# Your Thoughts: Securing Custom Daemons



## dordal (Aug 26, 2009)

We are writing a daemon that automatically adds and configures user accounts on our FBSD box. The idea is:
1) User signs up on web page; user signup is stored in DB
2) We will have a daemon running on our box that takes those signups and automatically runs adduser, makes a few default folders for them, etc. etc. 

Current thinking is to make the daemon run as root. Now we sanitize the hell out of the user data that comes in, but the fact remains that we are still sending user-submitted data to a process running as root. That makes me feel uneasy. 

Is there a better way to do this? I think our daemon has to run as root to be able to add users to the system, or am I missing something?


----------



## vermaden (Aug 26, 2009)

Why not use PAM with users kept in PostgreSQL database?

Check these for more info:
http://pam-pgsql.sourceforge.net/
http://jasonnoble.org/labels/pam.html


----------



## anomie (Aug 26, 2009)

As a general recommendation, if you haven't considered doing so already, I would put the whole application in a FreeBSD jail. In the worse case - i.e. your sanitization fails - you will likely be able to contain the nastiness to the jail (instead of overflowing to the entire system).


----------



## SirDice (Aug 26, 2009)

dordal said:
			
		

> 2) We will have a daemon running on our box that takes those signups and automatically runs adduser, makes a few default folders for them, etc. etc.

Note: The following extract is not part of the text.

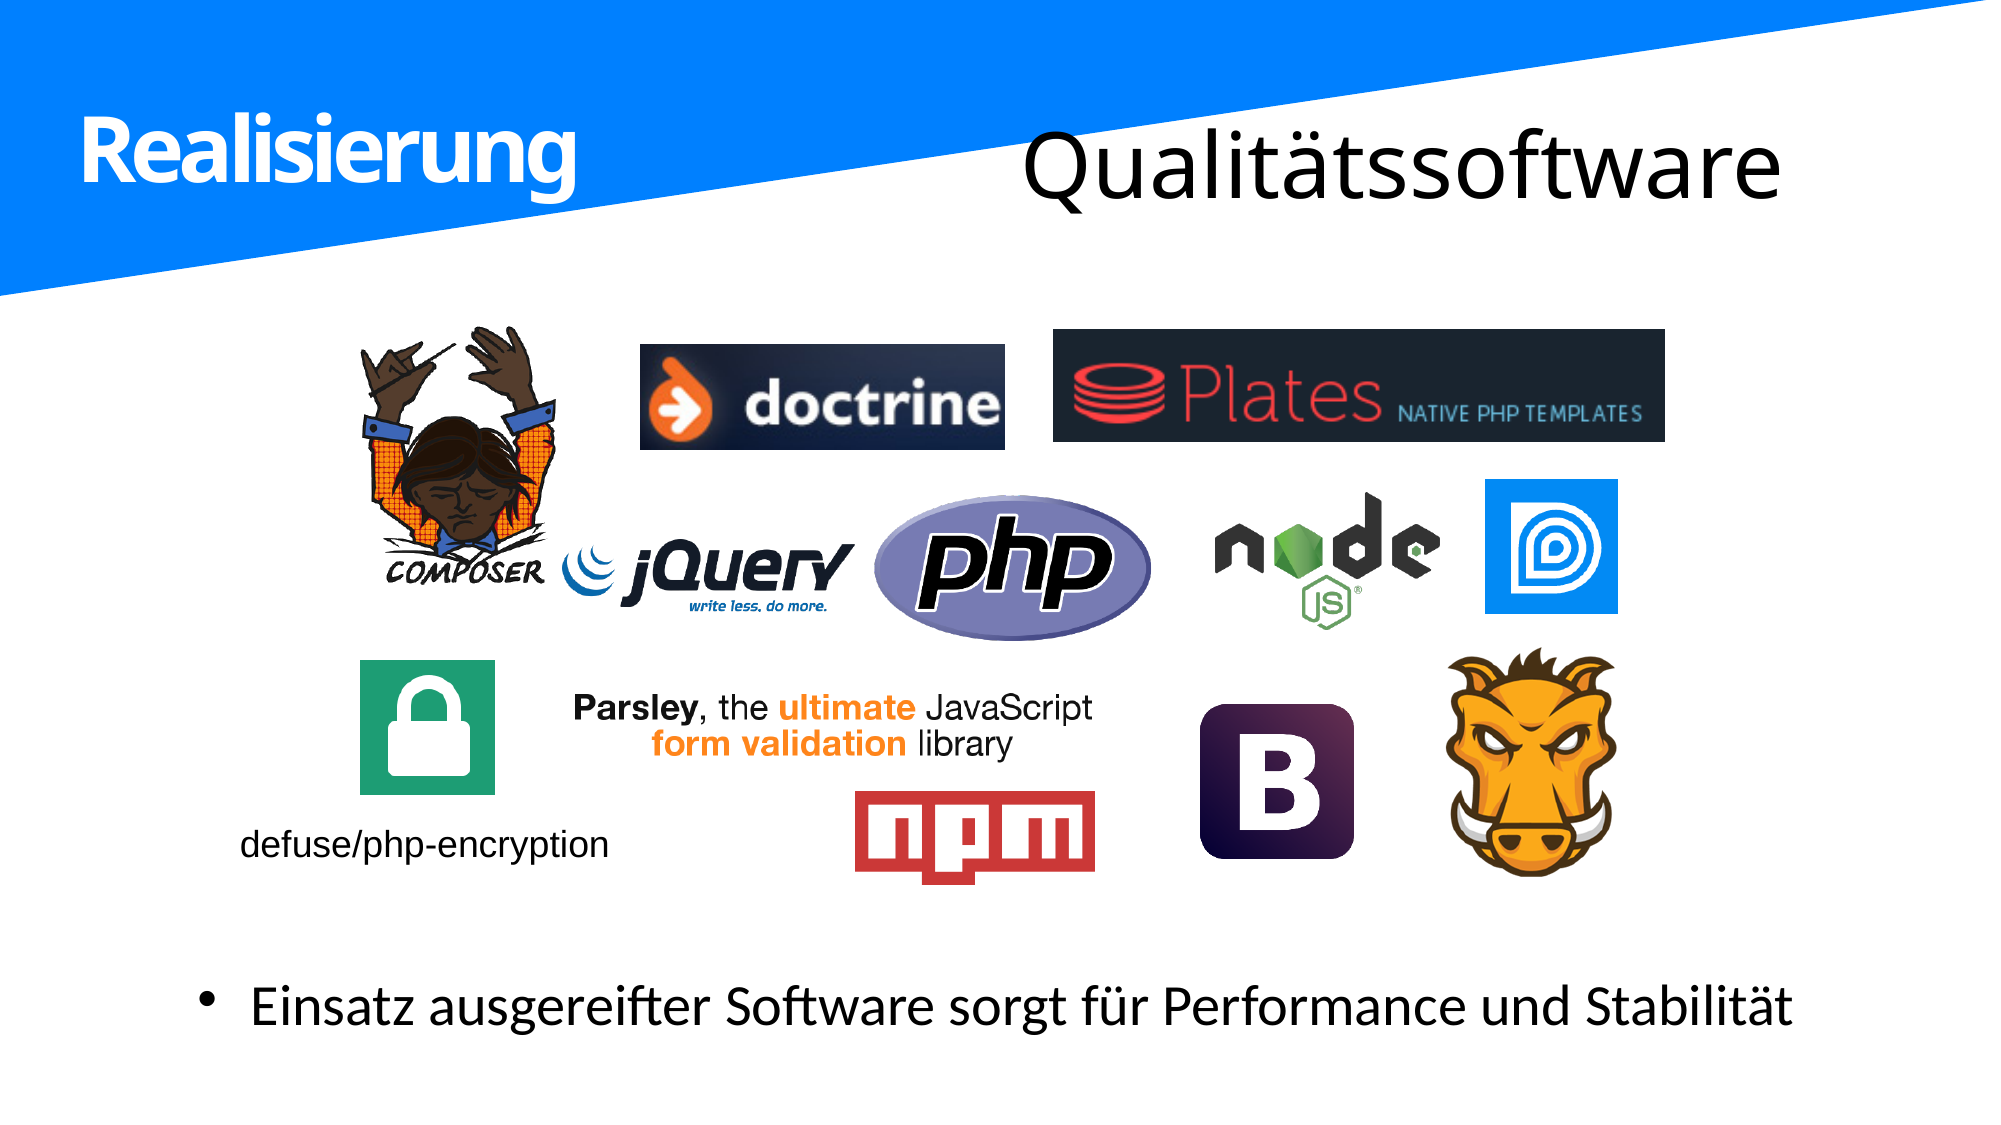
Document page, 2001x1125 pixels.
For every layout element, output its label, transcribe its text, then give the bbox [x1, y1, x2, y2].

Don't use adduser for this. Use pw(8). You can also make use of the /usr/share/skel/ directory.


----------



## vivek (Aug 26, 2009)

We do something like this for our shared hosting customer and all user ftp, e-mail, apache dir auth, subdomains accounts are stored in a mysql database. No system file is edited at all, no shell access. All daemons are configured to do username/password lookup via mysql database. Also, we run all servers in jail on both Linux (VMs) and FreeBSD.


----------